Why this pdf need OCR?

  • September 27, 2024
  • 1 reply
  • 599 views

Let's have a PDF like this:

https://dwn.alza.cz/manual/74911

It is not scanned, because I can increase it with no limit (6400% without lost of quality).

Why it is not possible to recover text from it and the OCR is necessary?

This topic has been closed for replies.
Correct answer try67

The text in this file is a part of a vector image (as opposed to a bitmap image), which is why it doesn't pixelate when you zoom into it, but it also means it's not real text, and there can't be selected or copied.

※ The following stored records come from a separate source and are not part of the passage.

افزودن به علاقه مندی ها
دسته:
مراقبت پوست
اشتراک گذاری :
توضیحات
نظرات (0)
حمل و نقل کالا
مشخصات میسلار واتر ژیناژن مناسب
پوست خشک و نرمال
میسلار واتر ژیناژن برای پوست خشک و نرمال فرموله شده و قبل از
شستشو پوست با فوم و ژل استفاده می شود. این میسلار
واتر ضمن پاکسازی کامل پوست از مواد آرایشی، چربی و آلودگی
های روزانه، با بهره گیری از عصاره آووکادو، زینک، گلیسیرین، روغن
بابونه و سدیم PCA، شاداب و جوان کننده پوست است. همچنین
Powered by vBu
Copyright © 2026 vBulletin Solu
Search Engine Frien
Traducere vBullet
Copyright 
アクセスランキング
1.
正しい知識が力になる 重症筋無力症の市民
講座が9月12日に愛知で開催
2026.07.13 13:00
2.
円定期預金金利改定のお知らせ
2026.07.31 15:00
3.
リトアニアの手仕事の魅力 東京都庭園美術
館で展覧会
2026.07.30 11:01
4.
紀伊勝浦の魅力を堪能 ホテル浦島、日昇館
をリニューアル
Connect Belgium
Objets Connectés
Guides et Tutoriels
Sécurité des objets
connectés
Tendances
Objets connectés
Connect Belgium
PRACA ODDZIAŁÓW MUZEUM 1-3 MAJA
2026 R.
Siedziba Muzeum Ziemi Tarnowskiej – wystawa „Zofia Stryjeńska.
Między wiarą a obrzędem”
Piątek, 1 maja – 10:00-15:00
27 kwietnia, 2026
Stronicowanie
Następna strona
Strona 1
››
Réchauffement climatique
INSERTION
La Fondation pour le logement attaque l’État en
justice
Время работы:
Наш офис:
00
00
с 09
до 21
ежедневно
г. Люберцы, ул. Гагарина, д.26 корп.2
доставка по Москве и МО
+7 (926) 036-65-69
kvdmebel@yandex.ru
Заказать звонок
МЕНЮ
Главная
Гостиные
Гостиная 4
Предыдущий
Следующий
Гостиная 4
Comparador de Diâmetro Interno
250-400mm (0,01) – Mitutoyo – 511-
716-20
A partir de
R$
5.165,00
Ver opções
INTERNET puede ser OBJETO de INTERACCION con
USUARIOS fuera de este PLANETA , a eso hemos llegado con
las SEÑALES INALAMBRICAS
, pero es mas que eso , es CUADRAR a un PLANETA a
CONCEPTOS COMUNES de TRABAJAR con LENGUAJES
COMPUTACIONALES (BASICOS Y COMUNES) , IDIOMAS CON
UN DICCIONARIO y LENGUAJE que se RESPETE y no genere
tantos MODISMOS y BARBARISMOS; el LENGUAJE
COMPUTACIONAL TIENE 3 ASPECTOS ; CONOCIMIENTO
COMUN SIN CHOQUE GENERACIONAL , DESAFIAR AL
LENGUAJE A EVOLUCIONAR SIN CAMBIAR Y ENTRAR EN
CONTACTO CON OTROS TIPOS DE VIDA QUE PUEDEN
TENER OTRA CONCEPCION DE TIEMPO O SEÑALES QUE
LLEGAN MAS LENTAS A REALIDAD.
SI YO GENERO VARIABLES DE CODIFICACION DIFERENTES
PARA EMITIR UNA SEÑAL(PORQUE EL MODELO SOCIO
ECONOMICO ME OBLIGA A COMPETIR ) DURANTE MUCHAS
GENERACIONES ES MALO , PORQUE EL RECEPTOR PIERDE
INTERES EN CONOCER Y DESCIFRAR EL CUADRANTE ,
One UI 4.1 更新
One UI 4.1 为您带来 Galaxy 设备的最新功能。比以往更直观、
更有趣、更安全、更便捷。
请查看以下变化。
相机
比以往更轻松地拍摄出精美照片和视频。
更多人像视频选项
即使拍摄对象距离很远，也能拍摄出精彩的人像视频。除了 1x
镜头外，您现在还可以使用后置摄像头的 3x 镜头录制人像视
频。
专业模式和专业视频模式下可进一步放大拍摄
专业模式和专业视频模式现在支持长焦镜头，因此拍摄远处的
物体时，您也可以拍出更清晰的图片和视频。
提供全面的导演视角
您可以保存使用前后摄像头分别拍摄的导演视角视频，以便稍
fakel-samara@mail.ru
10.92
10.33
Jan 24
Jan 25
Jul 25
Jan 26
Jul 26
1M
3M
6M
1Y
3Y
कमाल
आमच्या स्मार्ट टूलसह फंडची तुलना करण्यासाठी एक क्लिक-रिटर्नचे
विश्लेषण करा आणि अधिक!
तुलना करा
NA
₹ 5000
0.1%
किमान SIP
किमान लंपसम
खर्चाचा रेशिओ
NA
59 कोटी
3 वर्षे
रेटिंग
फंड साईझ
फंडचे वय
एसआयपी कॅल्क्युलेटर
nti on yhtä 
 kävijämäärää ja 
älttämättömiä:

You have to run Text Recognition on it to convert it to "real" text.

1 reply

try67
Community Expert
try67Community ExpertCorrect answer
Community Expert
September 27, 2024

The text in this file is a part of a vector image (as opposed to a bitmap image), which is why it doesn't pixelate when you zoom into it, but it also means it's not real text, and there can't be selected or copied. You have to run Text Recognition on it to convert it to "real" text.

bflmpsvz2
bflmpsvz2Author
Known Participant
September 27, 2024

Thanks. It did not occur to me that the whole document could be a vector image. There are also pictograms and logo, which can be zoomed the same way as the text, so it must be everything created this way. Interesting.